• Task brief
Gather the lines below that include the string "company", copying each in full.

• Information
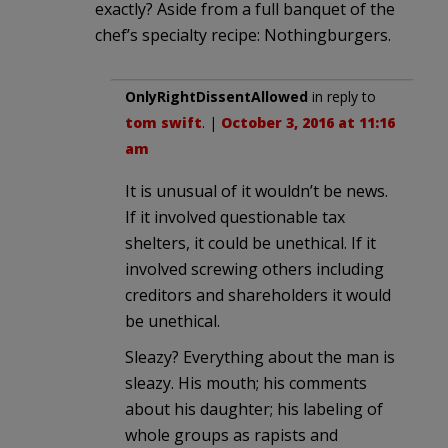
exactly? Aside from a full banquet of the
chef’s specialty recipe: Nothingburgers.
OnlyRightDissentAllowed
in reply to
tom swift
. |
October 3, 2016 at 11:16
am
It is unusual of it wouldn’t be news.
If it involved questionable tax
shelters, it could be unethical. If it
involved screwing others including
creditors and shareholders it would
be unethical.
Sleazy? Everything about the man is
sleazy. His mouth; his comments
about his daughter; his labeling of
whole groups as rapists and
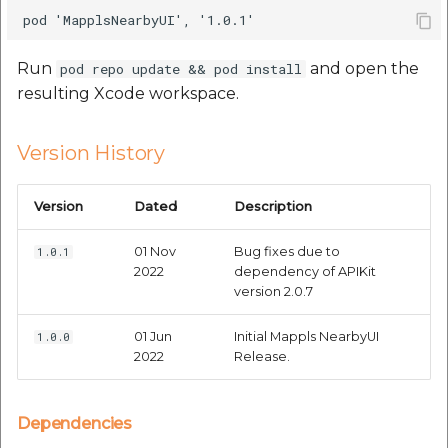
etc
Securerandom
Run
and open the
pod repo update && pod install
resulting Xcode workspace.
Typhoeus 1.4.1
Version History
Tzinfo 2.0.6
Version
Dated
Description
Xcodeproj
01 Nov
Bug fixes due to
1.0.1
2022
dependency of APIKit
version 2.0.7
01 Jun
Initial Mappls NearbyUI
1.0.0
2022
Release.
Dependencies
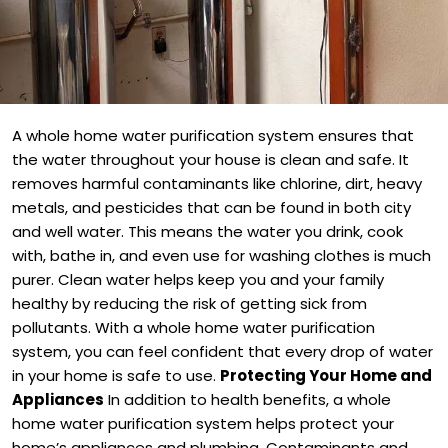
A whole home water purification system ensures that
the water throughout your house is clean and safe. It
removes harmful contaminants like chlorine, dirt, heavy
metals, and pesticides that can be found in both city
and well water. This means the water you drink, cook
with, bathe in, and even use for washing clothes is much
purer. Clean water helps keep you and your family
healthy by reducing the risk of getting sick from
pollutants. With a whole home water purification
system, you can feel confident that every drop of water
in your home is safe to use.
Protecting Your Home and
Appliances
In addition to health benefits, a whole
home water purification system helps protect your
home’s appliances and plumbing. Contaminants and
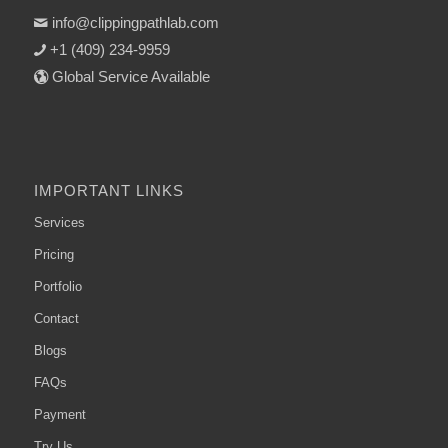
info@clippingpathlab.com
+1 (409) 234-9959
Global Service Available
IMPORTANT LINKS
Services
Pricing
Portfolio
Contact
Blogs
FAQs
Payment
Try Us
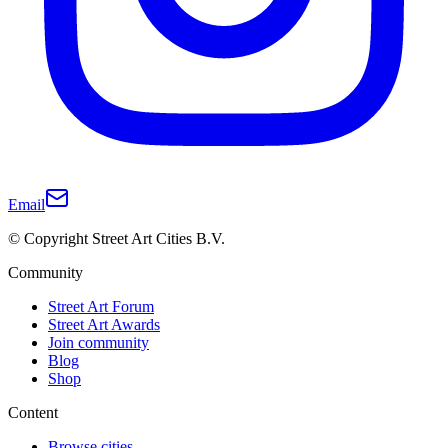
Email
© Copyright Street Art Cities B.V.
Community
Street Art Forum
Street Art Awards
Join community
Blog
Shop
Content
Browse cities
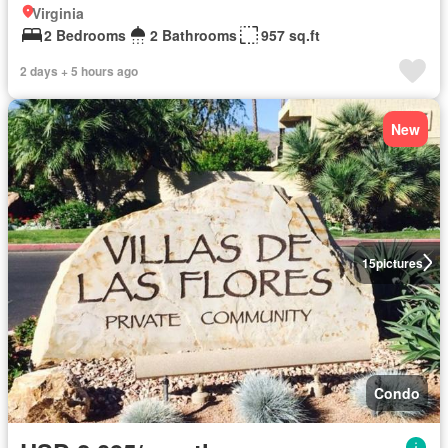
Virginia
2 Bedrooms
2 Bathrooms
957 sq.ft
2 days + 5 hours ago
New
15
pictures
Condo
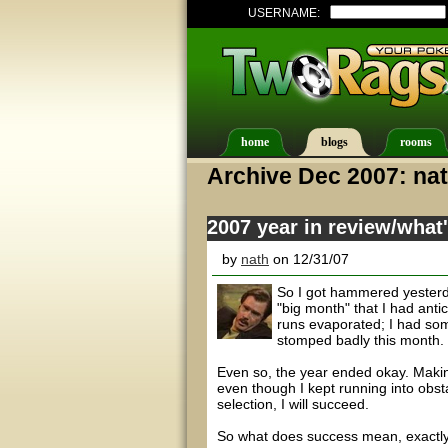
USERNAME:
home
blogs
rooms
Archive Dec 2007: na
2007 year in review/what
by
nath
on 12/31/07
So I got hammered yesterd
"big month" that I had anti
runs evaporated; I had some
stomped badly this month.
Even so, the year ended okay. Makin
even though I kept running into obst
selection, I will succeed.
So what does success mean, exactl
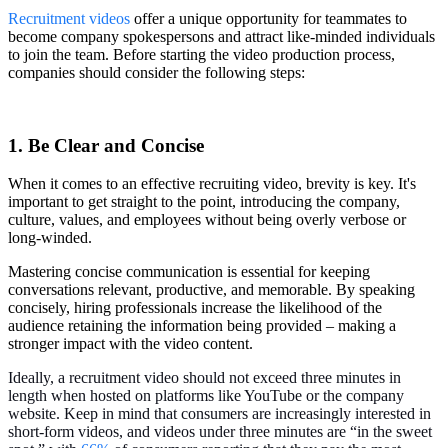
Recruitment videos
offer a unique opportunity for teammates to
become company spokespersons and attract like-minded individuals
to join the team. Before starting the video production process,
companies should consider the following steps:
1. Be Clear and Concise
When it comes to an effective recruiting video, brevity is key. It's
important to get straight to the point, introducing the company,
culture, values, and employees without being overly verbose or
long-winded.
Mastering concise communication is essential for keeping
conversations relevant, productive, and memorable. By speaking
concisely, hiring professionals increase the likelihood of the
audience retaining the information being provided – making a
stronger impact with the video content.
Ideally, a recruitment video should not exceed three minutes in
length when hosted on platforms like YouTube or the company
website. Keep in mind that consumers are increasingly interested in
short-form videos, and videos under three minutes are “in the sweet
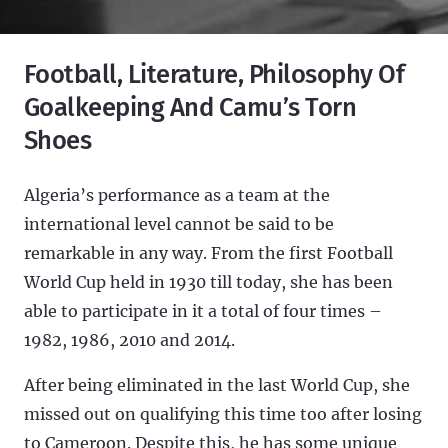
Football, Literature, Philosophy Of
Goalkeeping And Camu’s Torn
Shoes
Algeria’s performance as a team at the
international level cannot be said to be
remarkable in any way. From the first Football
World Cup held in 1930 till today, she has been
able to participate in it a total of four times –
1982, 1986, 2010 and 2014.
After being eliminated in the last World Cup, she
missed out on qualifying this time too after losing
to Cameroon. Despite this, he has some unique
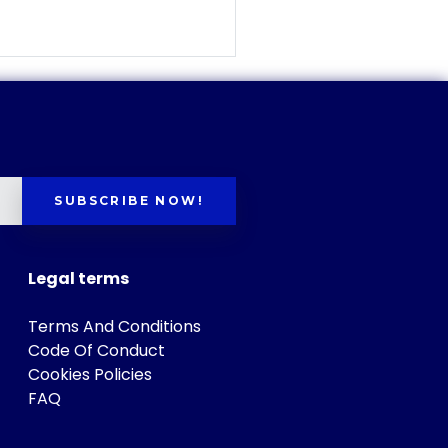
SUBSCRIBE NOW!
Legal terms
Terms And Conditions
Code Of Conduct
Cookies Policies
FAQ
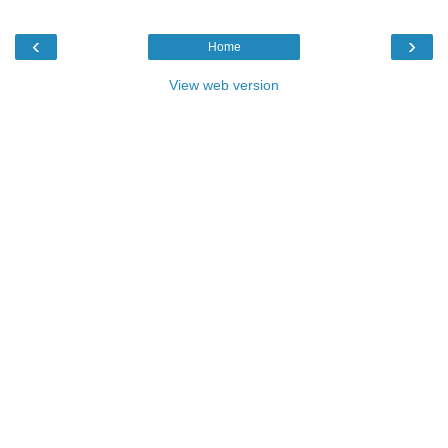
‹
›
Home
View web version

• Expected answer
become company spokespersons and attract like-minded individuals
important to get straight to the point, introducing the company,
length when hosted on platforms like YouTube or the company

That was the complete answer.